Education in America: If It Ain’t Broke Don’t Fix It. Oops.

31 07 2007

by torytheeducator

A new version of the No Child Left Behind Act, or NCLB, has been introduced to the Congress in Washington. The No Child Left Behind Act of 2007 has been proposed to the Senate by Republicans Gregg and Burr. On the surface it would seem Bush’s brain child for education was getting a little update. However, upon further review, it seems that the Burr-Gregg bill is a complete makeover of the 2002 version. The bill itself seeks to refine and extend the reach of the federal government in matters of K-12 education. Many of the provisions seek to pull more money out of schools who do not meet the academic benchmarks set forth by legislation of the same name in 2002. The new bill would also allow the federal government to set new regulations on qualifications for teachers and further push the idea of merit pay for all teachers.

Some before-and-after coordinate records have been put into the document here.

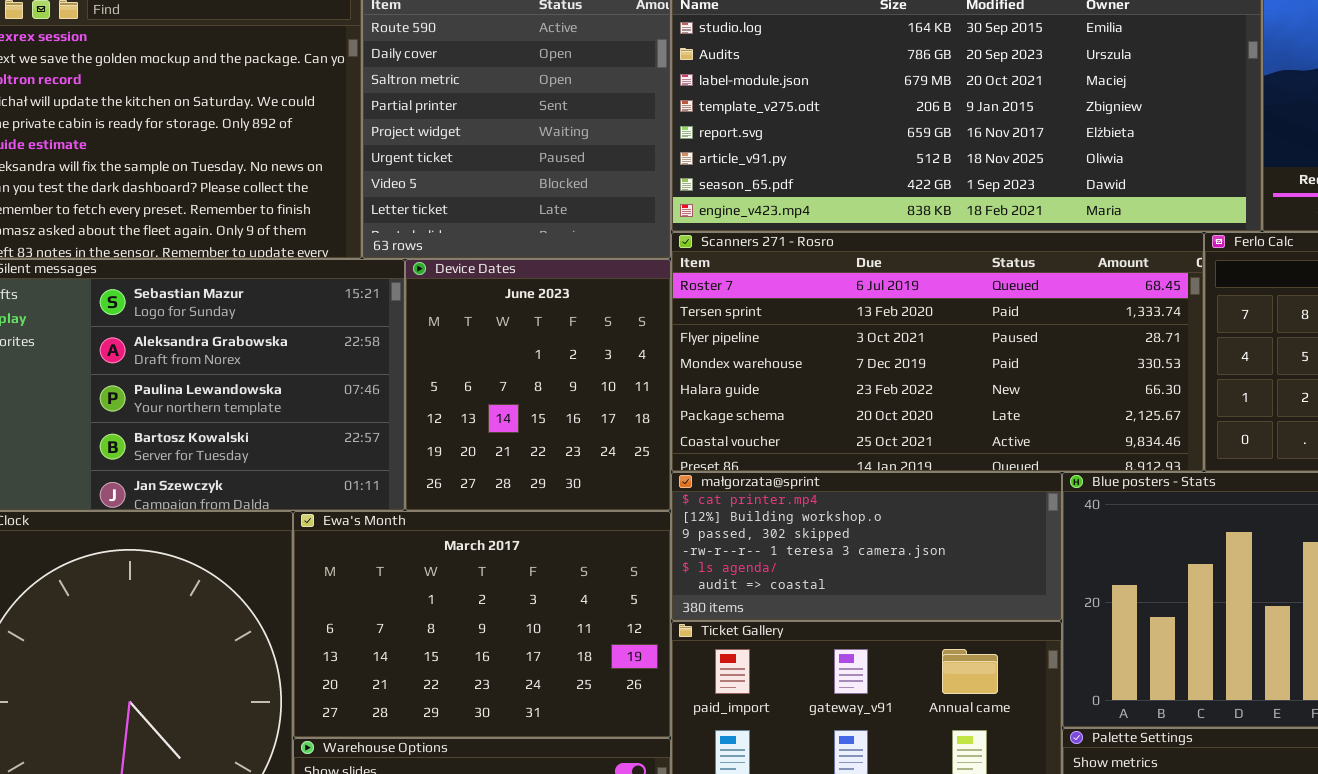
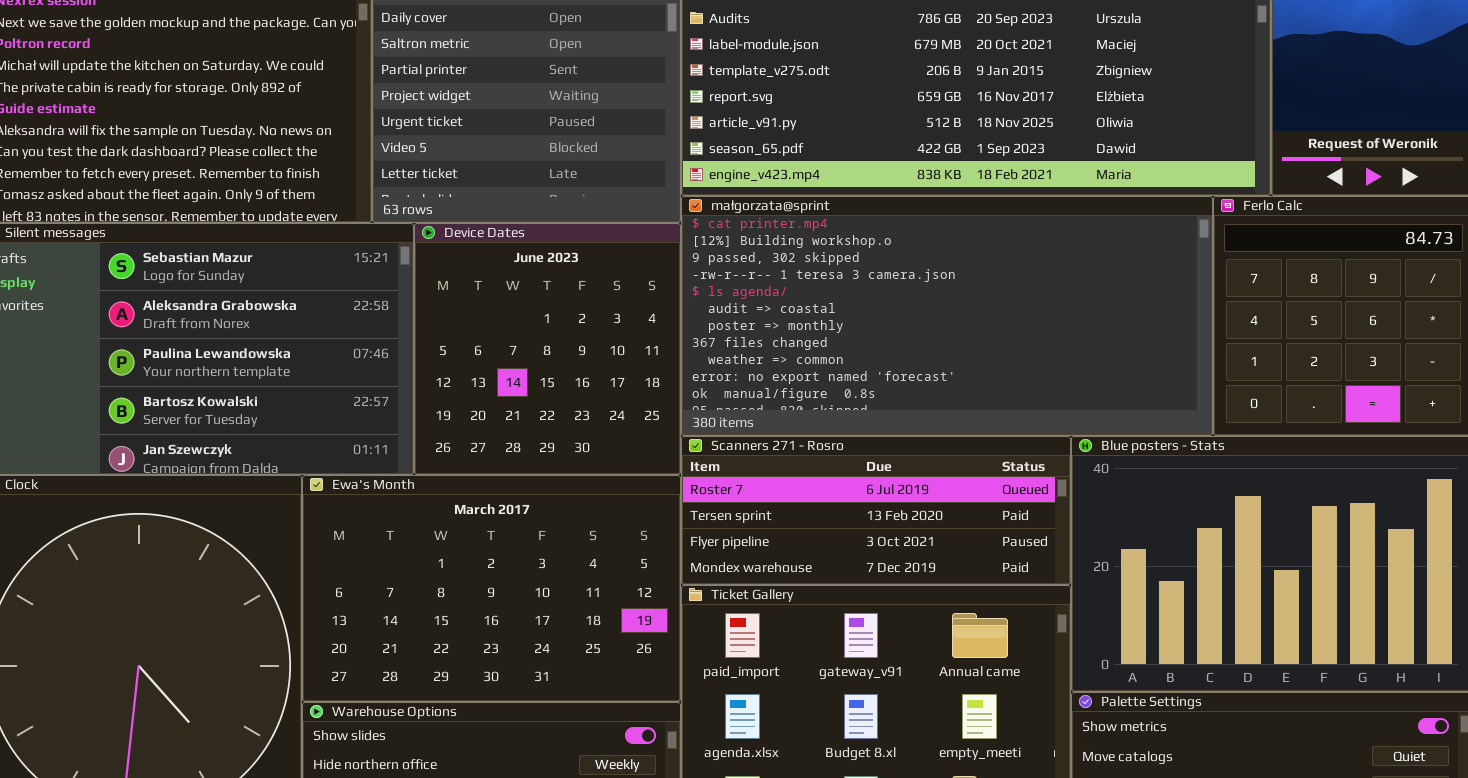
Scanners 271 - Rosro: [671,232,1204,472] -> [681,436,1071,585], moved, resized
małgorzata@sprint: [671,472,1062,621] -> [681,196,1213,436], moved, resized

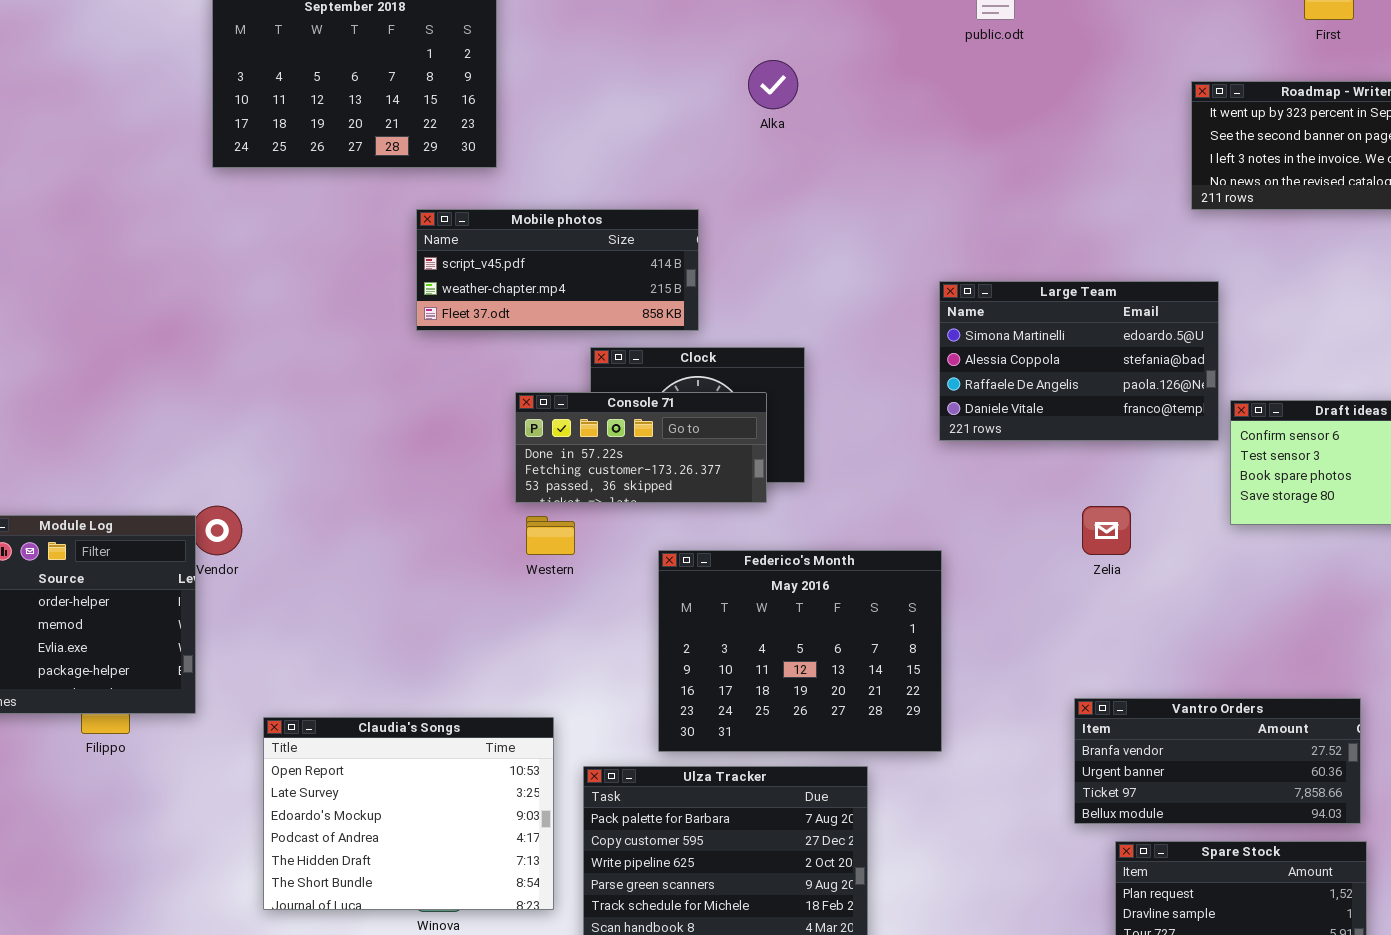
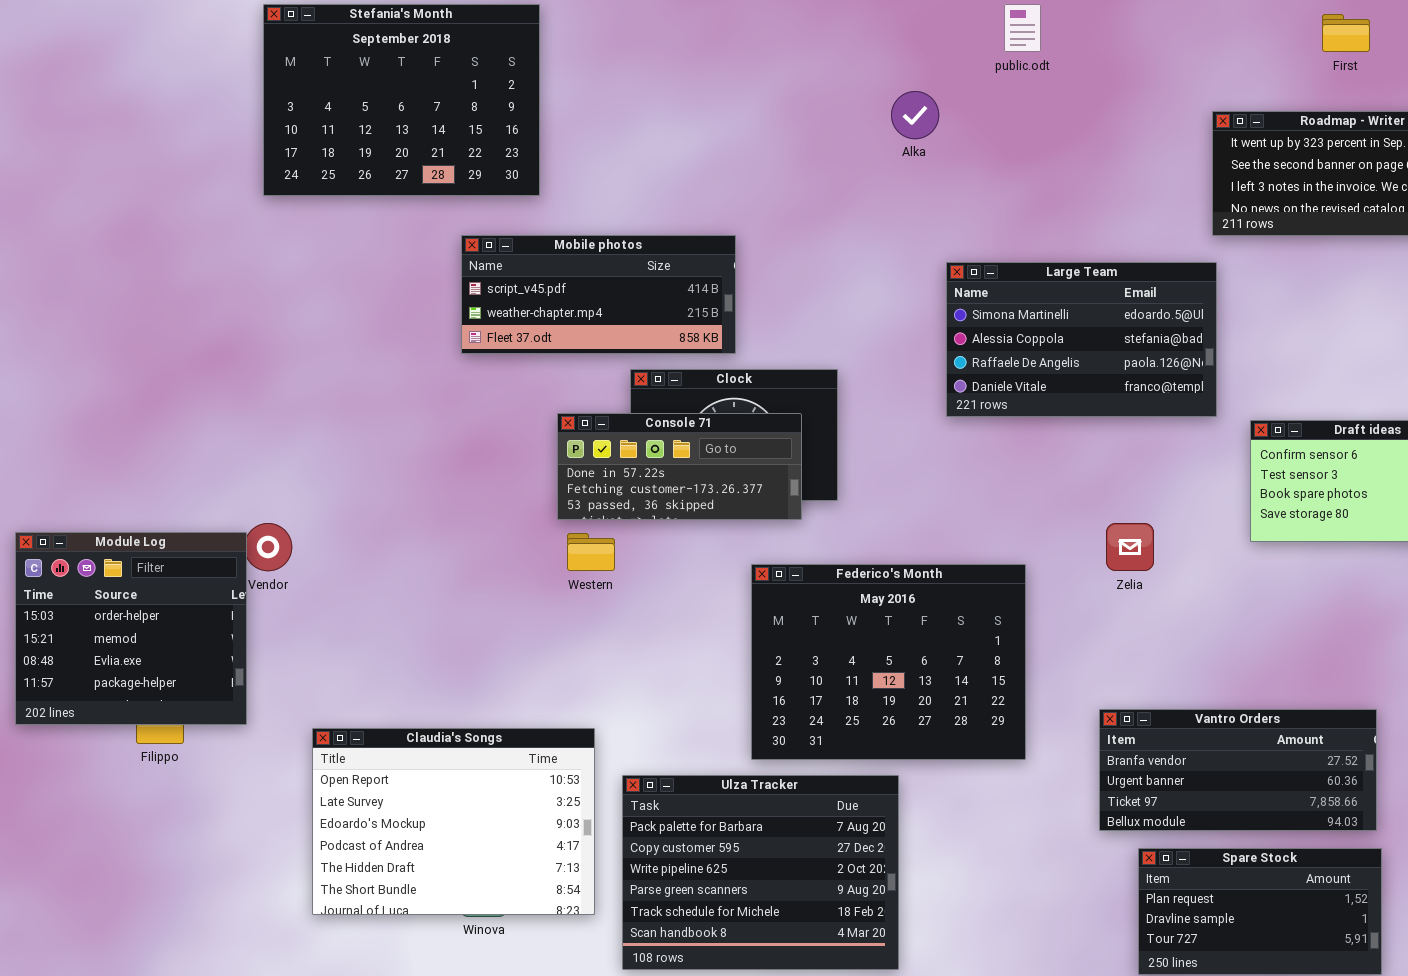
Alka: [748,60,798,109] -> [891,91,939,139], moved
Large Team: [939,281,1219,441] -> [946,262,1217,417], moved
Federico's Month: [658,550,942,752] -> [751,564,1026,760], moved

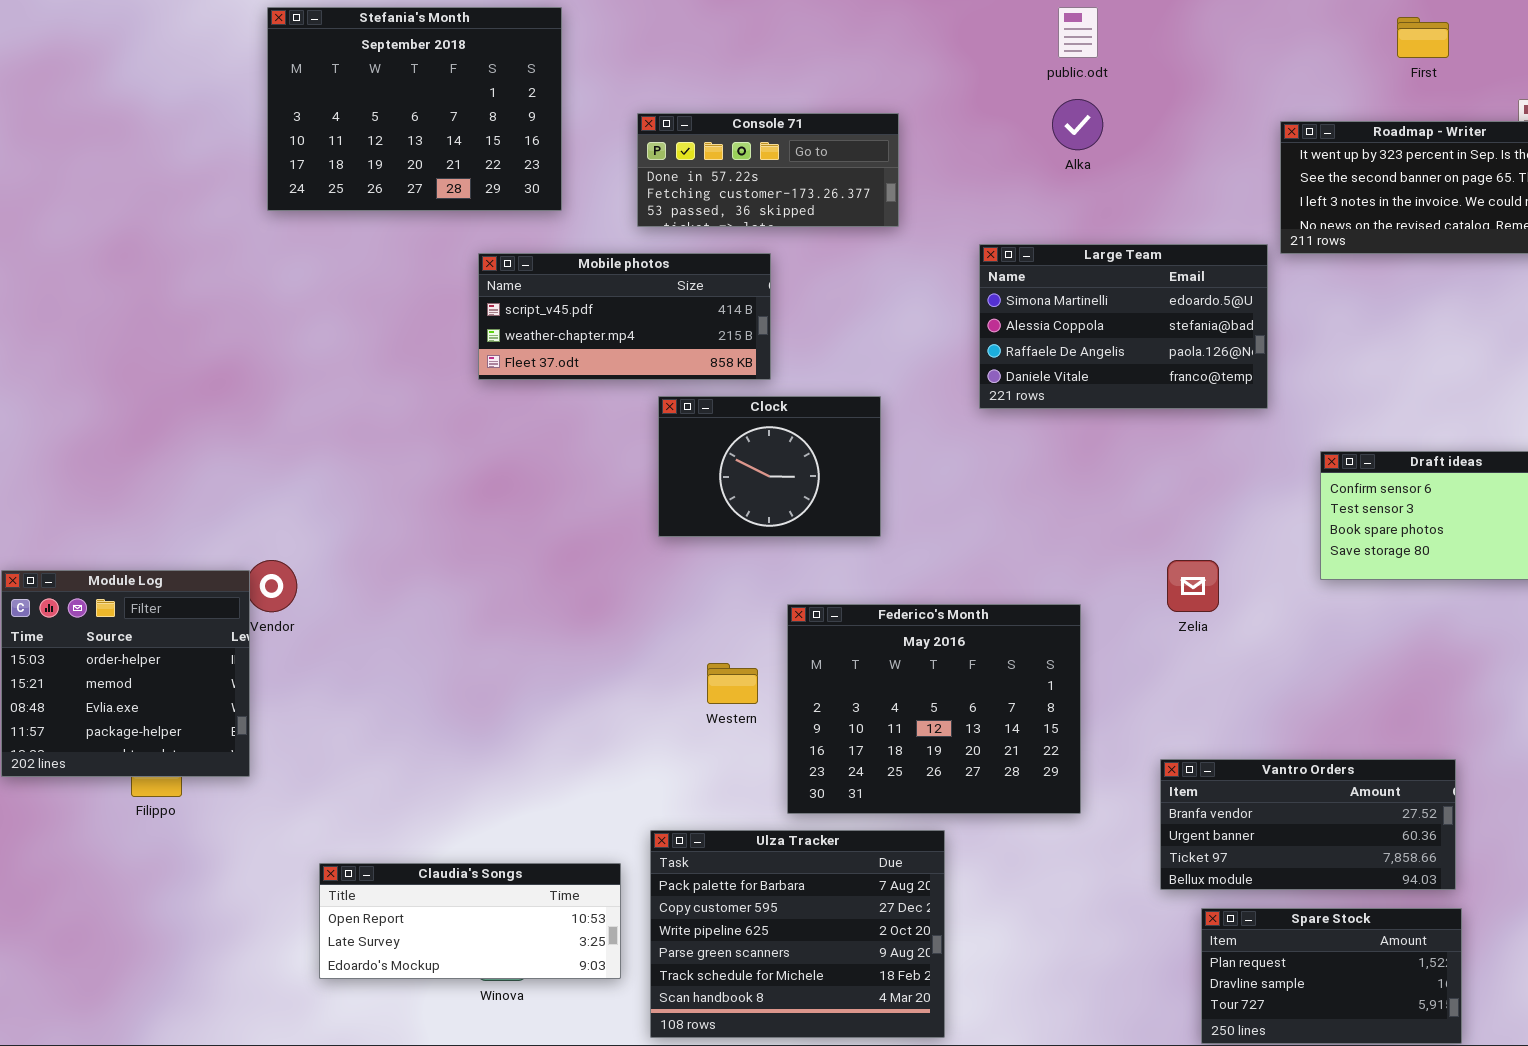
Alka: [891,91,939,139] -> [1052,99,1103,150], moved
Large Team: [946,262,1217,417] -> [979,244,1268,409], moved
Console 71: [557,413,802,520] -> [637,113,899,227], moved
Western: [567,533,615,571] -> [707,663,758,704], moved
Claudia's Songs: [312,728,595,915] -> [319,863,621,979], resized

One of the ways in which the government sells this act is that it rewards schools that show improvement in standardized test scores from one year to the next. However, what most people fail to realize is there is only a certain amount of money allocated for education from the federal government. This means that while improving schools are rewarded, schools that regress or do not show as much improvement are penalized. It would appear that this goes against all the rhetoric entwined in the American consciousness.

The new law would not only penalize these schools more, but also make it tougher for those who actually want to become teachers. This is one of the hallmarks of NCLB. Under the new legislation, individual student scores would be rewarded to schools, even if that child decides to attend another school. This means that the money would follow that student to the school they attend. Therefore, the school that helped the child improve could be penalized if the child decides to leave.

There may never be a perfect solution to the growing education problem in the United States, yet this would appear to be a step backward. The only analogy that comes to mind is that of a fountain. Those who improve get to go to the fountain and scoop out money to their heart’s content. People from all over come and help them scoop all they can and want. Those who did not must sit and watch alone, with empty buckets.